Many Council leaders believe schools should be allowed to make their own decisions about reopening – especially in areas with a higher proportion of black, Asian and minority ethnic residents. In fact, several have made it clear they will defy central Government if schools are told to open their doors.
The Local Government Association has demanded the Government should urgently publish the scientific evidence underpinning the decision to reopen England’s schools.
Meanwhile, Farnham primary school In Bradford, a member of Pennine Academies Yorkshire, have been monitoring the situation each day since lockdown was announced back in March.
Asian Sunday has learned In a letter to parents dated 16th May the school said: “I hope you are all safe and well and looking after your loved ones as we now enter the 8th week of lockdown.
The Government yesterday did not announce a date for schools to open. They suggested the 1st of June as an aspirational date as long as the safety measures are met. These have not been met as yet.
For this reason Pennine Schools are not planning for a June 1st opening. We cannot plan to open schools until we have further clarity from the Government and that we can guarantee staff and pupil safety.
We will of course continue to meet the needs of key workers and children the Government refers to as ‘vulnerable’ using our Hub school, Hollingwood Primary.
In the meantime, keep those routines going at home which are so important for mental health and well being of children.
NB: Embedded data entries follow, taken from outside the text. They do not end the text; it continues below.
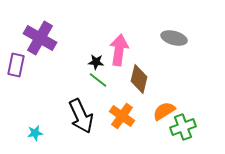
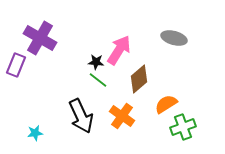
pink arrow: rotated 24 degrees clockwise
purple rectangle: rotated 10 degrees clockwise
brown diamond: rotated 36 degrees clockwise
orange semicircle: moved 2 px right, 7 px up
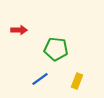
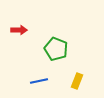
green pentagon: rotated 15 degrees clockwise
blue line: moved 1 px left, 2 px down; rotated 24 degrees clockwise
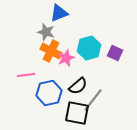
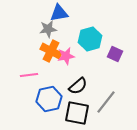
blue triangle: rotated 12 degrees clockwise
gray star: moved 2 px right, 3 px up; rotated 24 degrees counterclockwise
cyan hexagon: moved 1 px right, 9 px up
purple square: moved 1 px down
pink star: moved 2 px up; rotated 12 degrees clockwise
pink line: moved 3 px right
blue hexagon: moved 6 px down
gray line: moved 13 px right, 2 px down
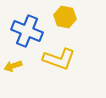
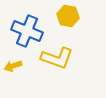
yellow hexagon: moved 3 px right, 1 px up
yellow L-shape: moved 2 px left, 1 px up
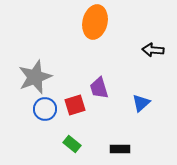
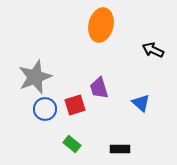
orange ellipse: moved 6 px right, 3 px down
black arrow: rotated 20 degrees clockwise
blue triangle: rotated 36 degrees counterclockwise
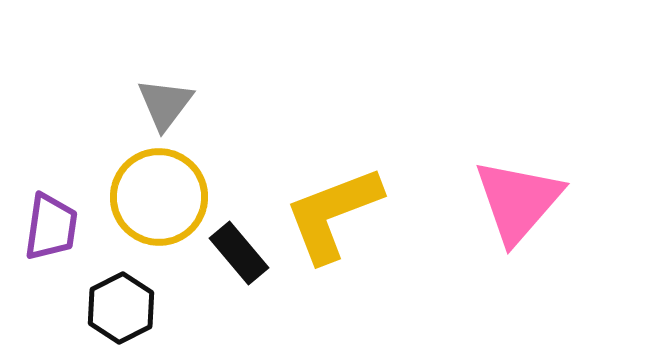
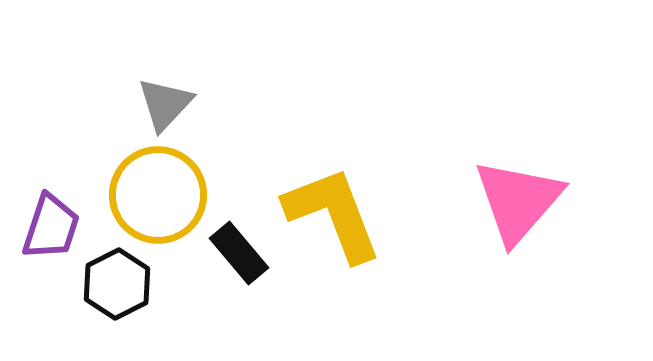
gray triangle: rotated 6 degrees clockwise
yellow circle: moved 1 px left, 2 px up
yellow L-shape: rotated 90 degrees clockwise
purple trapezoid: rotated 10 degrees clockwise
black hexagon: moved 4 px left, 24 px up
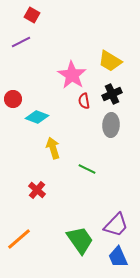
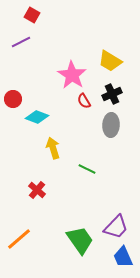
red semicircle: rotated 21 degrees counterclockwise
purple trapezoid: moved 2 px down
blue trapezoid: moved 5 px right
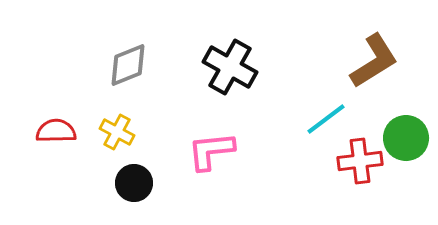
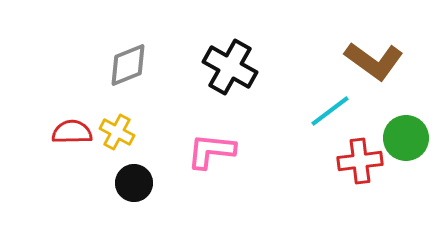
brown L-shape: rotated 68 degrees clockwise
cyan line: moved 4 px right, 8 px up
red semicircle: moved 16 px right, 1 px down
pink L-shape: rotated 12 degrees clockwise
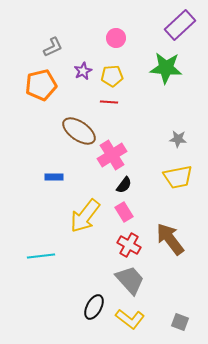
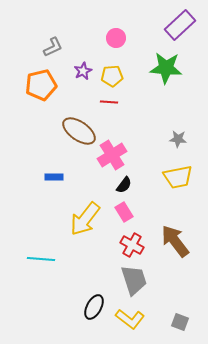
yellow arrow: moved 3 px down
brown arrow: moved 5 px right, 2 px down
red cross: moved 3 px right
cyan line: moved 3 px down; rotated 12 degrees clockwise
gray trapezoid: moved 4 px right; rotated 24 degrees clockwise
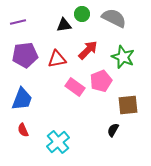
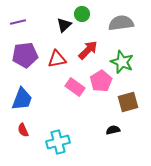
gray semicircle: moved 7 px right, 5 px down; rotated 35 degrees counterclockwise
black triangle: rotated 35 degrees counterclockwise
green star: moved 1 px left, 5 px down
pink pentagon: rotated 10 degrees counterclockwise
brown square: moved 3 px up; rotated 10 degrees counterclockwise
black semicircle: rotated 48 degrees clockwise
cyan cross: rotated 25 degrees clockwise
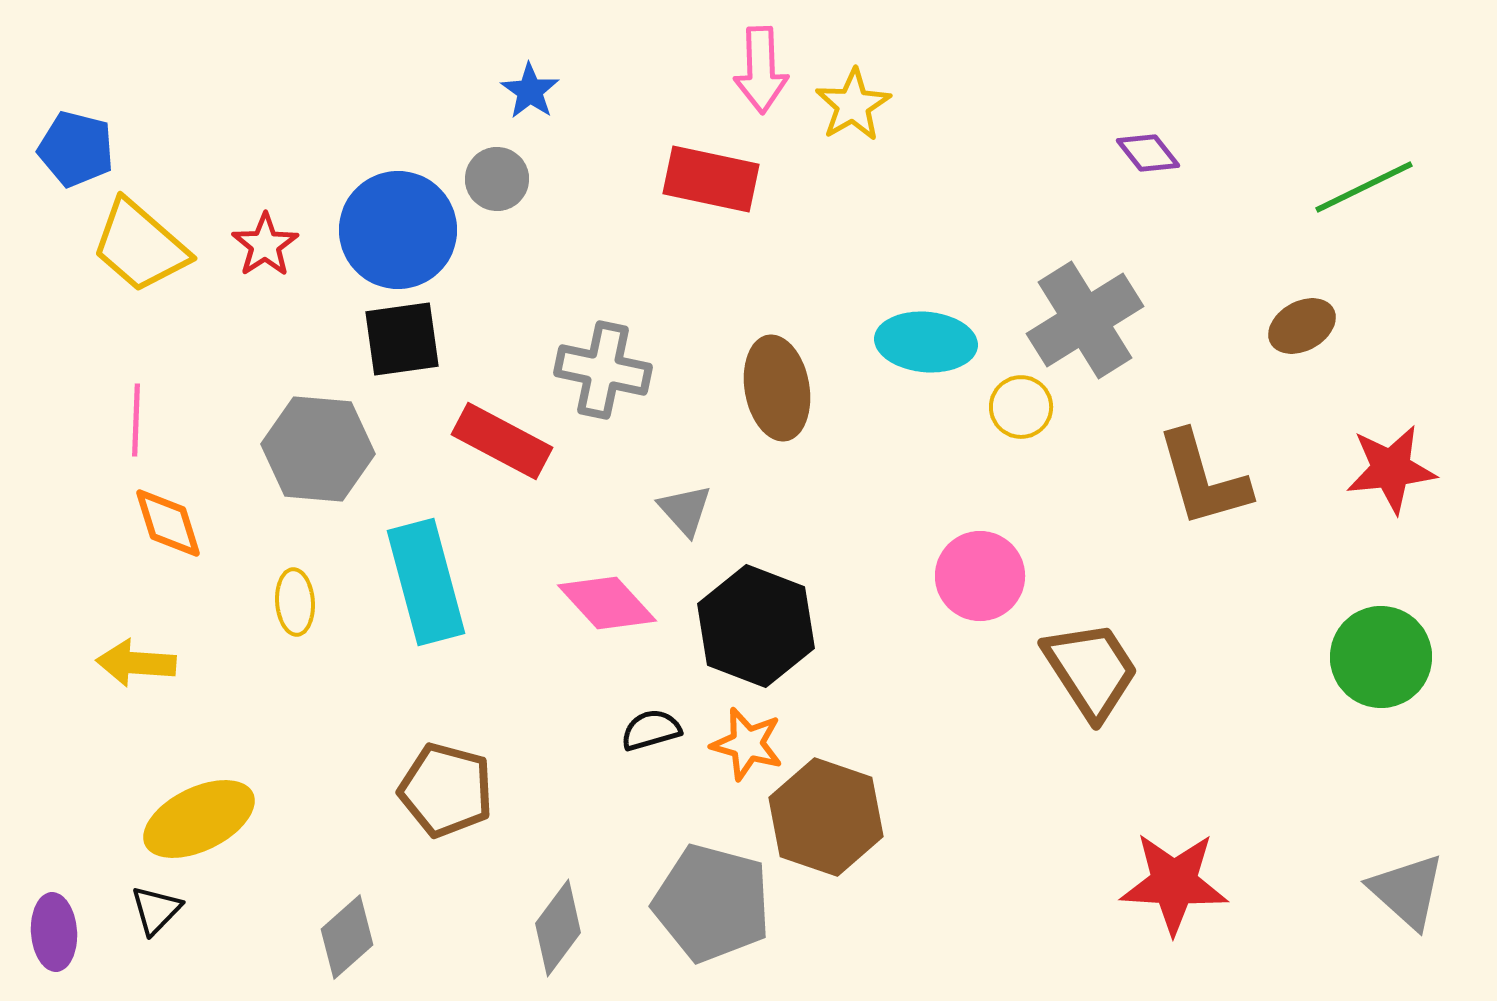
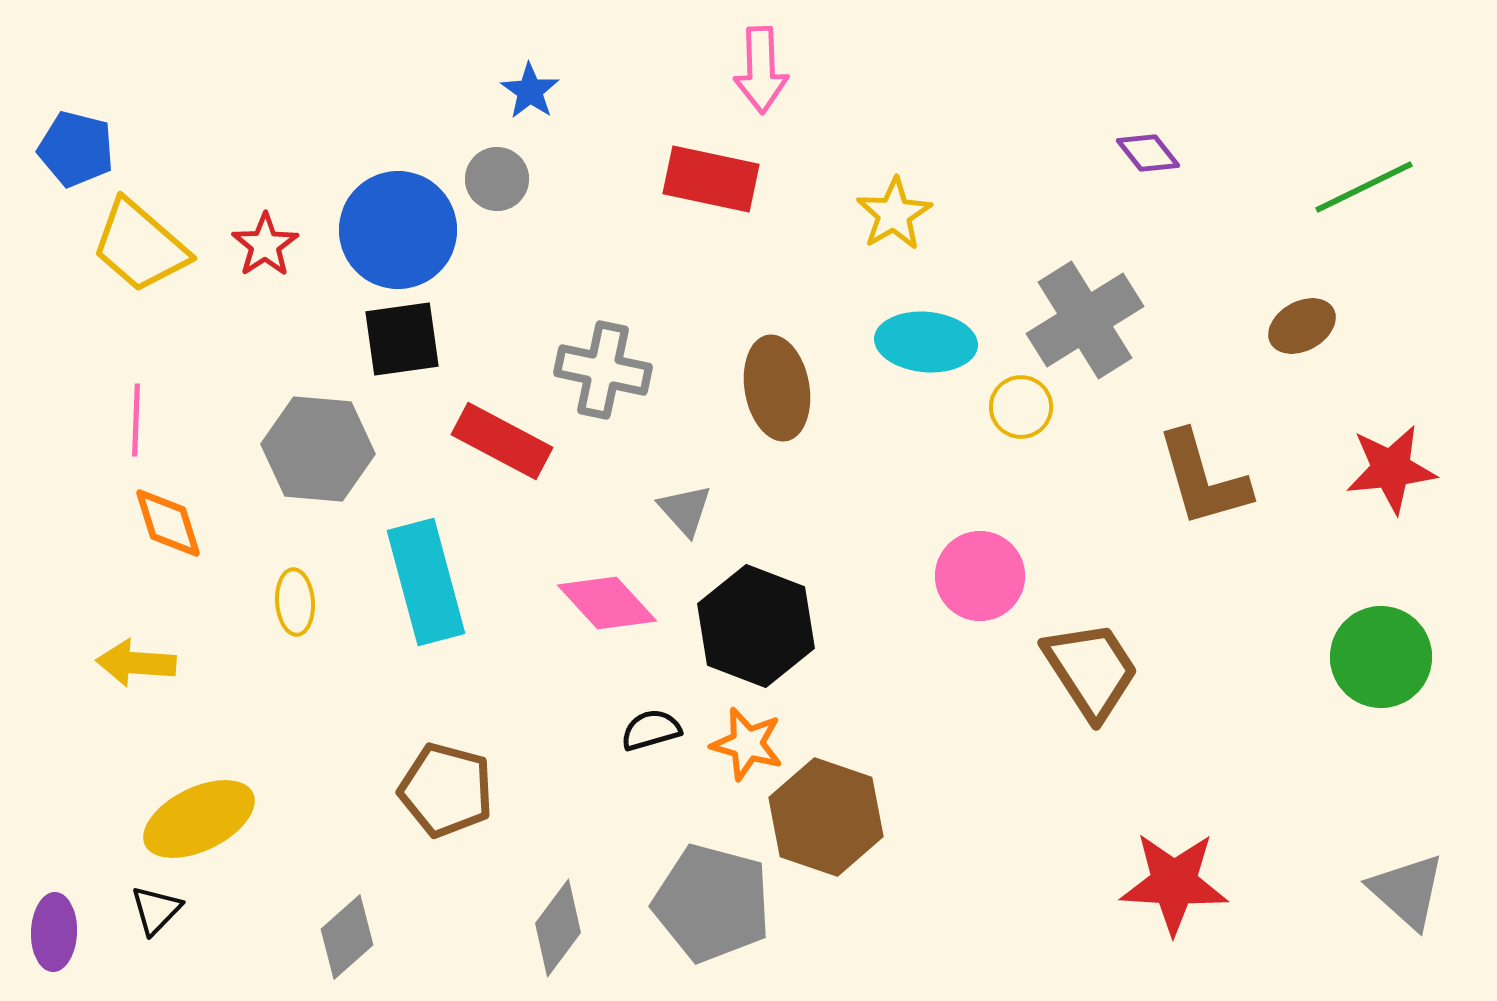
yellow star at (853, 105): moved 41 px right, 109 px down
purple ellipse at (54, 932): rotated 6 degrees clockwise
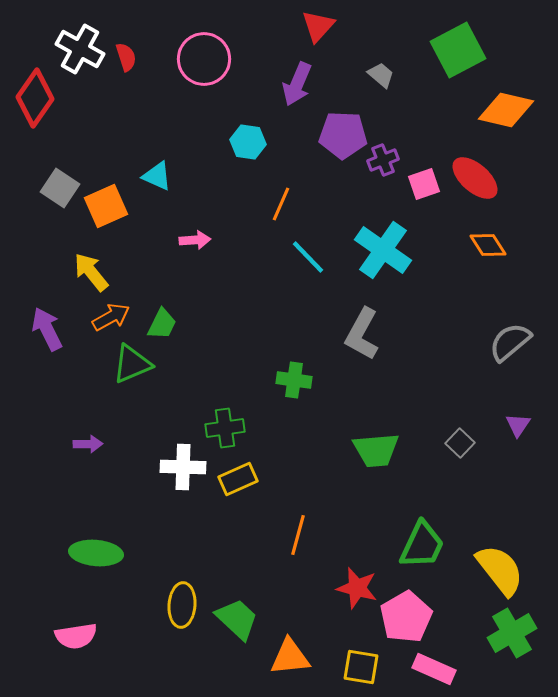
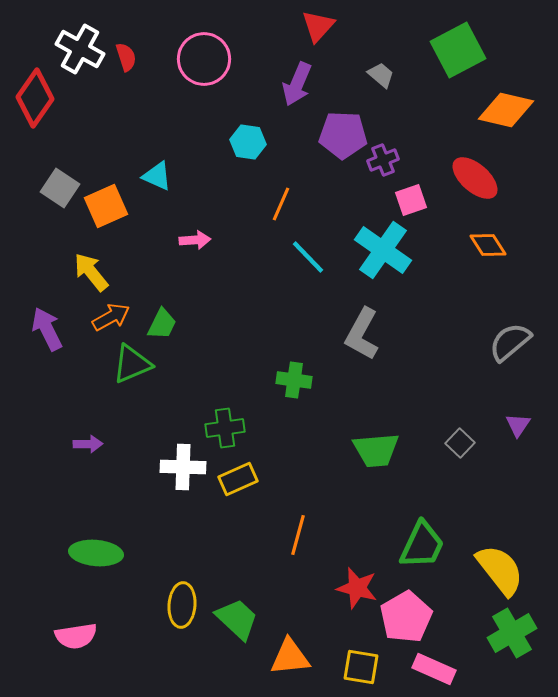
pink square at (424, 184): moved 13 px left, 16 px down
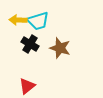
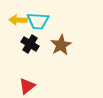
cyan trapezoid: rotated 20 degrees clockwise
brown star: moved 1 px right, 3 px up; rotated 25 degrees clockwise
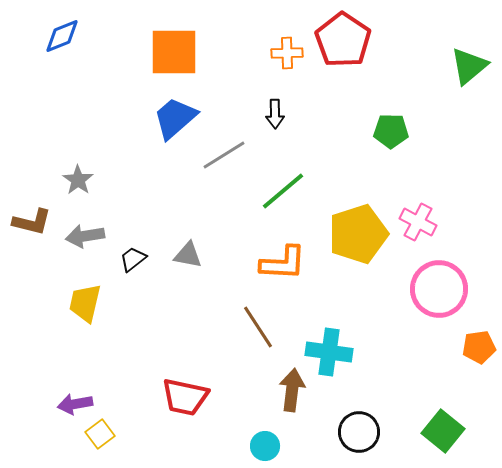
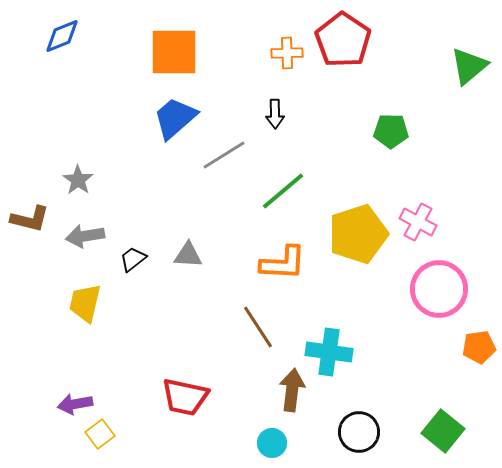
brown L-shape: moved 2 px left, 3 px up
gray triangle: rotated 8 degrees counterclockwise
cyan circle: moved 7 px right, 3 px up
Teachers are continually updating the Home Learning and Classes pages on our website.
For now, nothing has changed so please keep social distancing, wash hands frequently and stay safe at home.”
Clear Message From Government
A DfE spokeswoman said: “Plans for a phased return of some year groups from 1 June, at the earliest, are based on the best scientific and medical advice. The welfare of children and staff has been at the heart of all decision making.
In Saturdays Downing Street press briefing, the Education Secretary Gavin Williamson made it clear the government will look at the R rate in great detail and schools “will only return if five tests have been met”.